Sarmiento 151, San Nicolás | Saturday, October 27 and Sunday, October 28 – 12 PM – 5 PM |
Palacio de Aguas Corrientes
This is one of the grandest, most important buildings that you can access this year with the Open House event. It was built between 1887-1894 by Olaf Petrus Boye and his team to commemorate the installment of a modern water system. Prior to the late 1880s, Argentina was riddled with cholera and yellow fever due to a poor sewage and water system where flood waters contaminated homes.
This historic building was iconic in recognizing that Buenos Aires was transforming into a modern city. It is now the Museum of Water and Sanitary History, which may not have the coolest title, but it certainly is an extraordinary building.

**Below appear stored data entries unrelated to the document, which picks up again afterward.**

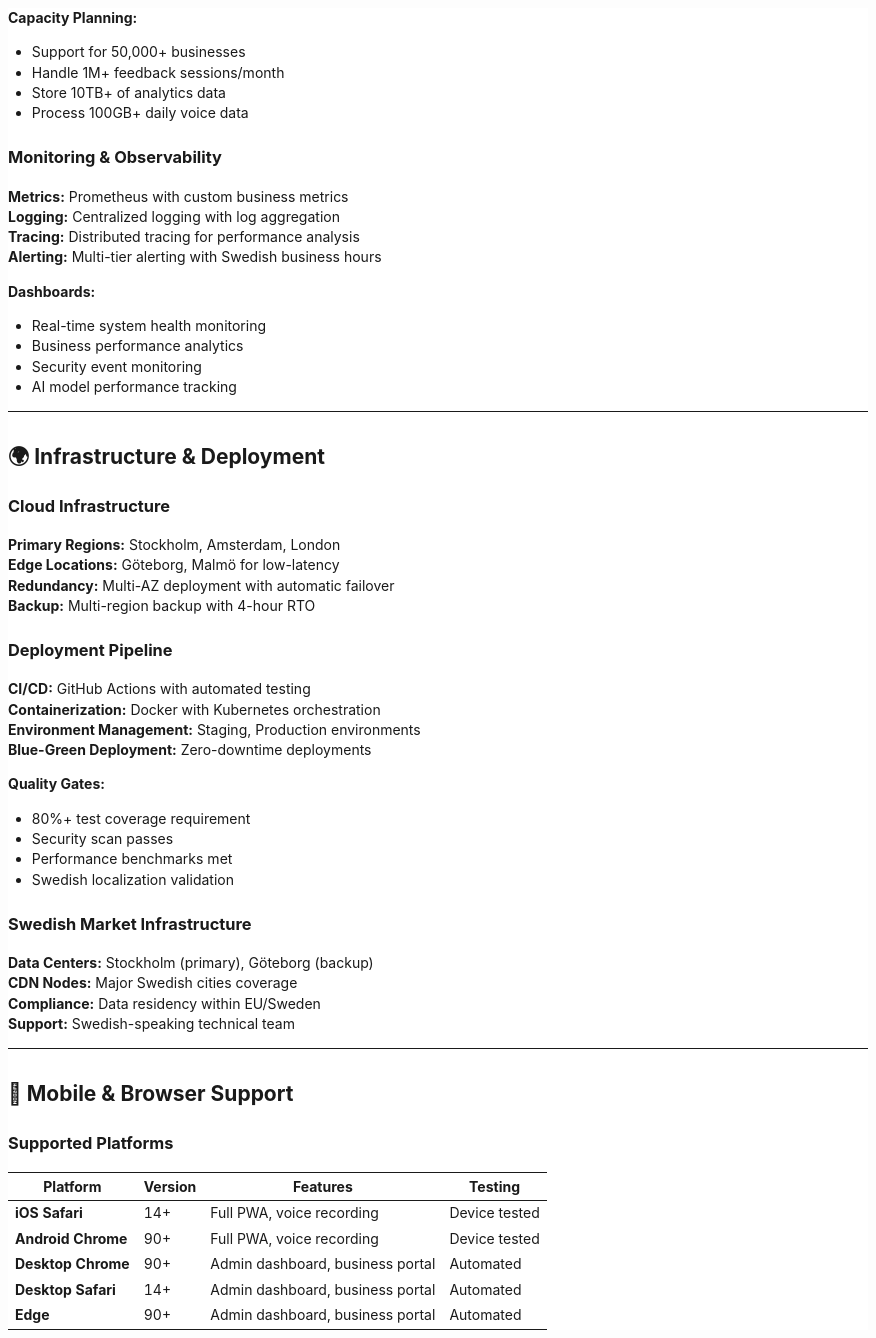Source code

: **Capacity Planning:**
- Support for 50,000+ businesses
- Handle 1M+ feedback sessions/month
- Store 10TB+ of analytics data
- Process 100GB+ daily voice data

### **Monitoring & Observability**
**Metrics:** Prometheus with custom business metrics  
**Logging:** Centralized logging with log aggregation  
**Tracing:** Distributed tracing for performance analysis  
**Alerting:** Multi-tier alerting with Swedish business hours

**Dashboards:**
- Real-time system health monitoring
- Business performance analytics
- Security event monitoring
- AI model performance tracking

---

## 🌍 **Infrastructure & Deployment**

### **Cloud Infrastructure**
**Primary Regions:** Stockholm, Amsterdam, London  
**Edge Locations:** Göteborg, Malmö for low-latency  
**Redundancy:** Multi-AZ deployment with automatic failover  
**Backup:** Multi-region backup with 4-hour RTO

### **Deployment Pipeline**
**CI/CD:** GitHub Actions with automated testing  
**Containerization:** Docker with Kubernetes orchestration  
**Environment Management:** Staging, Production environments  
**Blue-Green Deployment:** Zero-downtime deployments

**Quality Gates:**
- 80%+ test coverage requirement
- Security scan passes
- Performance benchmarks met
- Swedish localization validation

### **Swedish Market Infrastructure**
**Data Centers:** Stockholm (primary), Göteborg (backup)  
**CDN Nodes:** Major Swedish cities coverage  
**Compliance:** Data residency within EU/Sweden  
**Support:** Swedish-speaking technical team

---

## 📱 **Mobile & Browser Support**

### **Supported Platforms**
| Platform | Version | Features | Testing |
|----------|---------|----------|---------|
| **iOS Safari** | 14+ | Full PWA, voice recording | Device tested |
| **Android Chrome** | 90+ | Full PWA, voice recording | Device tested |
| **Desktop Chrome** | 90+ | Admin dashboard, business portal | Automated |
| **Desktop Safari** | 14+ | Admin dashboard, business portal | Automated |
| **Edge** | 90+ | Admin dashboard, business portal | Automated |
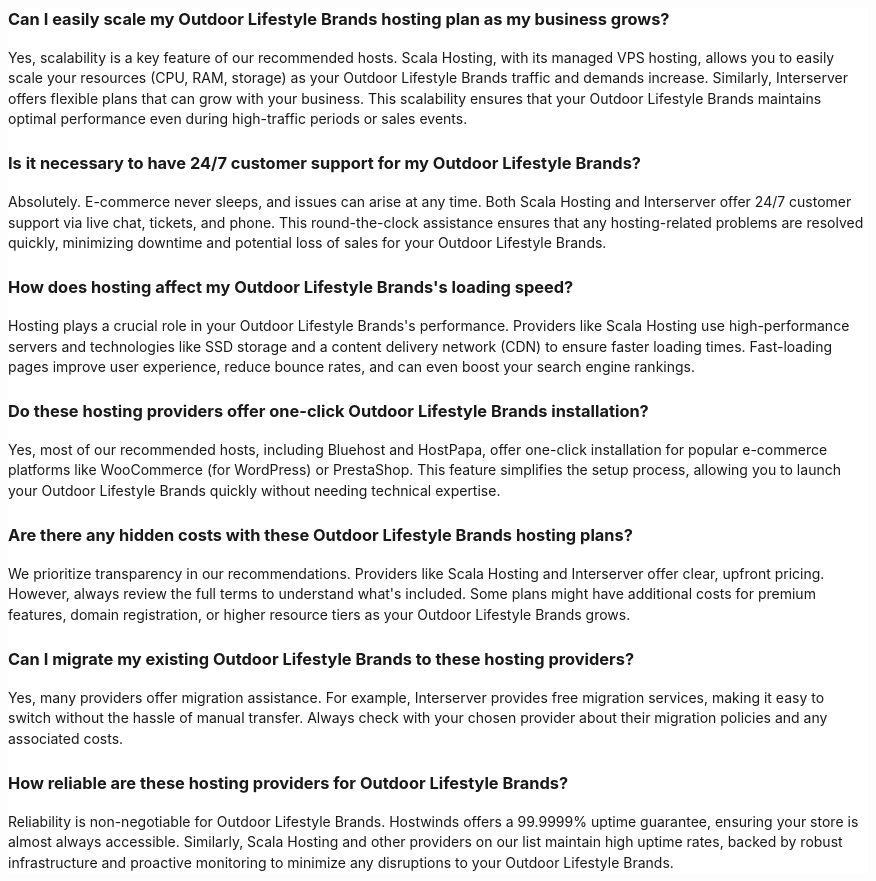 ### Can I easily scale my Outdoor Lifestyle Brands hosting plan as my business grows? 
Yes, scalability is a key feature of our recommended hosts. Scala Hosting, with its managed VPS hosting, allows you to easily scale your resources (CPU, RAM, storage) as your Outdoor Lifestyle Brands traffic and demands increase. Similarly, Interserver offers flexible plans that can grow with your business. This scalability ensures that your Outdoor Lifestyle Brands maintains optimal performance even during high-traffic periods or sales events.

### Is it necessary to have 24/7 customer support for my Outdoor Lifestyle Brands? 
Absolutely. E-commerce never sleeps, and issues can arise at any time. Both Scala Hosting and Interserver offer 24/7 customer support via live chat, tickets, and phone. This round-the-clock assistance ensures that any hosting-related problems are resolved quickly, minimizing downtime and potential loss of sales for your Outdoor Lifestyle Brands.

### How does hosting affect my Outdoor Lifestyle Brands's loading speed? 
Hosting plays a crucial role in your Outdoor Lifestyle Brands's performance. Providers like Scala Hosting use high-performance servers and technologies like SSD storage and a content delivery network (CDN) to ensure faster loading times. Fast-loading pages improve user experience, reduce bounce rates, and can even boost your search engine rankings.

### Do these hosting providers offer one-click Outdoor Lifestyle Brands installation? 
Yes, most of our recommended hosts, including Bluehost and HostPapa, offer one-click installation for popular e-commerce platforms like WooCommerce (for WordPress) or PrestaShop. This feature simplifies the setup process, allowing you to launch your Outdoor Lifestyle Brands quickly without needing technical expertise.

### Are there any hidden costs with these Outdoor Lifestyle Brands hosting plans? 
We prioritize transparency in our recommendations. Providers like Scala Hosting and Interserver offer clear, upfront pricing. However, always review the full terms to understand what's included. Some plans might have additional costs for premium features, domain registration, or higher resource tiers as your Outdoor Lifestyle Brands grows.

### Can I migrate my existing Outdoor Lifestyle Brands to these hosting providers? 
Yes, many providers offer migration assistance. For example, Interserver provides free migration services, making it easy to switch without the hassle of manual transfer. Always check with your chosen provider about their migration policies and any associated costs.

### How reliable are these hosting providers for Outdoor Lifestyle Brands? 
Reliability is non-negotiable for Outdoor Lifestyle Brands. Hostwinds offers a 99.9999% uptime guarantee, ensuring your store is almost always accessible. Similarly, Scala Hosting and other providers on our list maintain high uptime rates, backed by robust infrastructure and proactive monitoring to minimize any disruptions to your Outdoor Lifestyle Brands.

Riobamba 750 | Saturday, October 27 – 3 PM – 7 PM |
Pasaje General Paz
In the countryside, chatting to your neighbors may be the norm; in fact, popping over to borrow an egg/ flour/milk/*insert food item here* is not only normal, but something anyone living in a village would expect. In a society where you skulk around your vecinos and avoid conversation at every cost, apart from the very rare verbal hate mail of telling them to turn their loud tunes down, this gorgeous block of flats aims to break down these barriers.
Architect Pedro Vinent constructed this building in 1925 and transformed housing into something more socially inclusive; he provided an integrated space where the backyard of your flat is mere meters away from your neighbor’s balcony. These three levels all have balconies that look over a shared patio; never has watering plants been such a social activity.

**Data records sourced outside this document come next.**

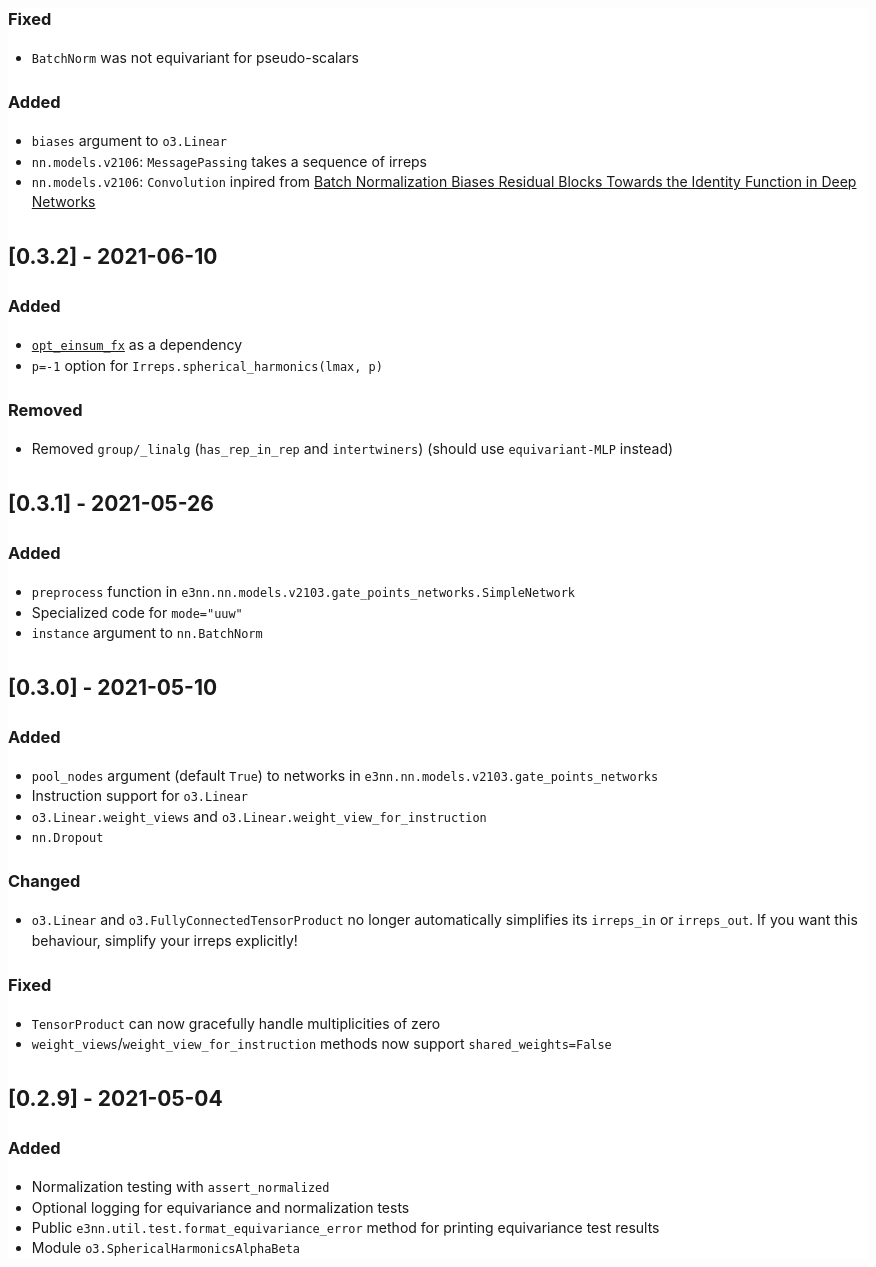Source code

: ### Fixed
- `BatchNorm` was not equivariant for pseudo-scalars

### Added
- `biases` argument to `o3.Linear`
- `nn.models.v2106`: `MessagePassing` takes a sequence of irreps
- `nn.models.v2106`: `Convolution` inpired from [Batch Normalization Biases Residual Blocks Towards the Identity Function in Deep Networks](`https://arxiv.org/pdf/2002.10444.pdf`)

## [0.3.2] - 2021-06-10
### Added
- [`opt_einsum_fx`](https://github.com/Linux-cpp-lisp/opt_einsum_fx) as a dependency
- `p=-1` option for `Irreps.spherical_harmonics(lmax, p)`

### Removed
- Removed `group/_linalg` (`has_rep_in_rep` and `intertwiners`) (should use `equivariant-MLP` instead)

## [0.3.1] - 2021-05-26
### Added
- `preprocess` function in `e3nn.nn.models.v2103.gate_points_networks.SimpleNetwork`
- Specialized code for `mode="uuw"`
- `instance` argument to `nn.BatchNorm`

## [0.3.0] - 2021-05-10
### Added
- `pool_nodes` argument (default `True`) to networks in `e3nn.nn.models.v2103.gate_points_networks`
- Instruction support for `o3.Linear`
- `o3.Linear.weight_views` and `o3.Linear.weight_view_for_instruction`
- `nn.Dropout`

### Changed
- `o3.Linear` and `o3.FullyConnectedTensorProduct` no longer automatically simplifies its `irreps_in` or `irreps_out`. If you want this behaviour, simplify your irreps explicitly!

### Fixed
- `TensorProduct` can now gracefully handle multiplicities of zero
- `weight_views`/`weight_view_for_instruction` methods now support `shared_weights=False`

## [0.2.9] - 2021-05-04
### Added
- Normalization testing with `assert_normalized`
- Optional logging for equivariance and normalization tests
- Public `e3nn.util.test.format_equivariance_error` method for printing equivariance test results
- Module `o3.SphericalHarmonicsAlphaBeta`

Ciudad de la Paz 561, Belgrano | Sunday, October 28 – 3 PM – 7 PM|
This stunning building is situated in the residential area of Coghlan and is architecturally pretty extraordinary. The 16 condominiums are built in two tall blocks and are linked by a common-use circular roof with a pool, garden with trees, and a courtyard. I would recommend traveling here to feel like a millionaire in a crazy cool house for the day. The views, as you can see, are pretty insane.
Washington 2729, Coghlan | Saturday, October 27 – 3 PM – 7 PM|
Vivienda Larralde 2763
This is another jealousy-fueling apartment block, with yet another fascinating common space linking the neighbors and pushing back against the individual nature that this city seems to have. This time, the building is nestled in the barrio of Saavedra and was built in 2014.
What makes this block so interesting is the use of bridges which link the blocks connected them to the lifts and the lower basement. They help the building appear as a sculptural piece; the beige tone of the concrete slabs also artistically camouflages the building, blending it into the background.
Larralde 2763, Saavedra | Saturday & Sunday October – 10 AM – 2 PM, 3 PM – 7 PM
If you’re still in the Coghlan neighborhood after your trip to Casa Washington, stay around for some brand-new architecture created by Grupo Uno en Uno earlier this year. This place really is a maze of stunning architecture, and it will also make you want to sell any organ possible to get a piece of this complex.
What really interests me about this building is the environmentally-conscious work that has gone into it; there’s a lot of green spaces including trees on top of the roof and green patio and terraces on each floor; there’s a recycling system (good lord! In Argentina?) and the rainwater and the air conditioner waste are reused to irrigate the green spaces on the block.
There are also other buildings that you don’t need to register for, you simply can turn up at the opening times on the weekend and immerse yourself in some extraordinary architecture. Some examples of these would include Casa Calise, a six-story Art Nouveau palace, built in 1911 by Virginio Colombo and recently restored in 2014.
This gigantic building has everything you never knew you needed in a home: stained glass windows, marble staircases, iron gates, solid oak flooring, and elaborate statues and ornaments everywhere and anywhere.